Nikolay Vasilyeviç Gogol den, Dostoyevski'nin 'hepimiz Gogol'un paltosundan çıktık' dediği sarcıcı bir öykü. 'Palto' yılda 400 ruble kazanan Akakiy Akakiyeviç adlı sıradan bir Rus memurunun hayatından çok küçük bir kesiti anlatıyor. Maddi sıkıntı çeken Akakiy, eskiyen paltosunu yenilemek için türlü fedakarlıklar yaparak para biriktirir ve kendisine yeni bir palto diktirir. Ye kürküm ye misali onunla hep dalga geçen iş arkadaşları onu yeni paltosuyla görünce hemen ona iyi davranmaya başlıyorlar, hatta bir iş arkadaşı onu akşam evine davet ediyor. Bir palto insanın önemini nasıl da değiştiriyor. Paltosunu omuzlarına alıp sokaklarda bayramlıklarını giymiş bir çocuk gibi sevinçle dolaşan Akakiy için başka bir sorun daha ortaya çıkıyor 'o paltoyu korumak'. Akakiy'in paltosunu çaldırmasıyla hayatındaki asıl trajedi başlıyor. Özellikle aslında mühim olmayan insanların mühim kişiymiş gibi bulunduğu makamın önemini diğerlerinin gözünde daha da yükseltmek için her türlü yola başvurması bana çok tanıdık geldi. Hem gülünç, hem de üzücü, hem de eleştirel yanı olan güzel bir trajikomik öykü. Hikayenin fantastik bir son ile bitmesi de bence çok iyi olmuş. Akakiy'in kısa trajik öyküsü tam kalbime dokundu. Okumanızı tavsiye ederim. Kitapda bir alıntı: Ömrünün son demlerinde de olsa yoksulluk içinde geçen yaşamını bir anlığına neşeye boğan, palto biçimine bürünmüş gösterişli bir konuk tarafından ziyaret edilmiş, sefalet içinde geçen kasvetli hayatı kısa süreliğine de olsa renklenmiş; ama hemen ardından bu dünyanın en güçlü insanlarının bile üzerine çöken ölüm felaketi onun karşısına çıkıvermişti.(s.58)

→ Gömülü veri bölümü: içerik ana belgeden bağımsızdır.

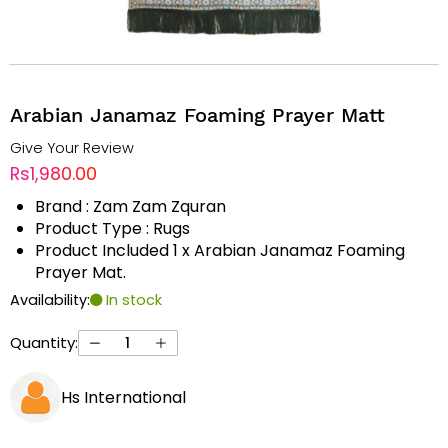
Arabian Janamaz Foaming Prayer Matt
Give Your Review
Rs1,980.00
Brand : Zam Zam Zquran
Product Type : Rugs
Product Included 1 x Arabian Janamaz Foaming
Prayer Mat.
Availability:
In stock
Quantity:
Hs International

Güzel bir öykü, kısa ve değişik... Gerçeküstü ama hoşuma gitti. Yüksek rütbeli bir burnun, ait olduğu kişiye tepeden bakmasının kısa öyküsü. Gogol kendini okutuyor. Gogol kesinlikle okunmaya değer.
"Ekmek Kavgası" kitabın adı her şeyi anlatıyor aslında. Kısa öykülerden oluşan bu kitabında yazar Orhan Kemal insanlarımızın sorunlarını çok güzel dile getirmiş. İnsanların ızdıraplarına, ümitsizliklerine, hayat ile mücadelesine etkileyici bir bakış. Gerçektende insanlarımız hep ekmek kavgası içinde. Kitabı Ankara kitap fuarından almıştım. Oğlu tarafından da imzalanmıştı. Benim için çok değerli bir kitap. Okumanızı tavsiye ederim.
Öldürmek için mükemmel bir gün... Afrikalı kız çocuklarını kaçırıp, onları istismar ettikten sonra öldüren ve kurbanlarının sol el serçe parmağını keserek imzasını atan bir seri katil... Film tadında bir gerilim-polisiye. Kitabı başından sonuna kadar heyecanla okudum. Sonu da süpriz bir biçimde bitiyor. Gerilim polisiye sevenlere taviye ederim.
Öğrencilerin kaldığı bir yurtta işlenen garip hırsızlık olayları ve ardından işlenen üç cinayet. Ve Belçikalı ünlü dedektif Hercule Poirot iş başında.... Ne zaman elime bir Agatha Christie kitabı alsam kafamı kaldıramıyorum. Bu nasıl bir kurgu, nasıl bir zeka. Yine tahmin ettiğim kişi katil çıkmadı ve yine tuhaf ipuçları ile şaşırtıcı son. Muhteşemdi.